▸ **Goal of the exercise**: Only the lines from the start of the entries up to and including the line with "Το σπίτι του τρόμου στο Άινταχο: Η νύχτα που" should be written out, exactly as they stand.

[Dataset records]

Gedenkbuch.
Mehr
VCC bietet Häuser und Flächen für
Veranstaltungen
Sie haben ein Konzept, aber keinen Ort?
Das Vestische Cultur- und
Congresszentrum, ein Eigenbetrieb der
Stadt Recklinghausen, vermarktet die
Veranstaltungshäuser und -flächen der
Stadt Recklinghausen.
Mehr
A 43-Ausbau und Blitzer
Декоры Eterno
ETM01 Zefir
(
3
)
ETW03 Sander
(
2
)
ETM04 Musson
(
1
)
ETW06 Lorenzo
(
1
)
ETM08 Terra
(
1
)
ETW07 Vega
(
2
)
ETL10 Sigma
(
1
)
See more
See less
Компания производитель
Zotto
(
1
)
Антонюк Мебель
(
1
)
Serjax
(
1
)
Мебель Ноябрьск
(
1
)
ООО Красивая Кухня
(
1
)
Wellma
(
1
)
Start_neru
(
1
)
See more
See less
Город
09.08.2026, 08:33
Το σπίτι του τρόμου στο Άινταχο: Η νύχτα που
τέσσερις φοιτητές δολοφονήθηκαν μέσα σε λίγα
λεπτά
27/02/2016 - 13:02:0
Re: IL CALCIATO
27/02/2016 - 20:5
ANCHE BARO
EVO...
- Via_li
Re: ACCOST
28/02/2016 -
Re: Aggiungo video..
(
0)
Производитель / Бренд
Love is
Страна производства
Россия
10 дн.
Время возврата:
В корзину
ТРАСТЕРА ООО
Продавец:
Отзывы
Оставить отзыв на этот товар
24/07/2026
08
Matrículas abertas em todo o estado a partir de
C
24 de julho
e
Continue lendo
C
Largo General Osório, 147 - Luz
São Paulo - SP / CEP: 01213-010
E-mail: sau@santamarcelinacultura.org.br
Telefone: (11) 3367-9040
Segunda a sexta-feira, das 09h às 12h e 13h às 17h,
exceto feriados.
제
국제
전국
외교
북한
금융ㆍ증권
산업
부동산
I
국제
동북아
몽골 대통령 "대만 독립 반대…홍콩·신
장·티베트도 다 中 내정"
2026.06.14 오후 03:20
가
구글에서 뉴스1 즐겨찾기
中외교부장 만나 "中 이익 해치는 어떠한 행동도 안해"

▸ **Expected answer**:
Gedenkbuch.
Mehr
VCC bietet Häuser und Flächen für
Veranstaltungen
Sie haben ein Konzept, aber keinen Ort?
Das Vestische Cultur- und
Congresszentrum, ein Eigenbetrieb der
Stadt Recklinghausen, vermarktet die
Veranstaltungshäuser und -flächen der
Stadt Recklinghausen.
Mehr
A 43-Ausbau und Blitzer
Декоры Eterno
ETM01 Zefir
(
3
)
ETW03 Sander
(
2
)
ETM04 Musson
(
1
)
ETW06 Lorenzo
(
1
)
ETM08 Terra
(
1
)
ETW07 Vega
(
2
)
ETL10 Sigma
(
1
)
See more
See less
Компания производитель
Zotto
(
1
)
Антонюк Мебель
(
1
)
Serjax
(
1
)
Мебель Ноябрьск
(
1
)
ООО Красивая Кухня
(
1
)
Wellma
(
1
)
Start_neru
(
1
)
See more
See less
Город
09.08.2026, 08:33
Το σπίτι του τρόμου στο Άινταχο: Η νύχτα που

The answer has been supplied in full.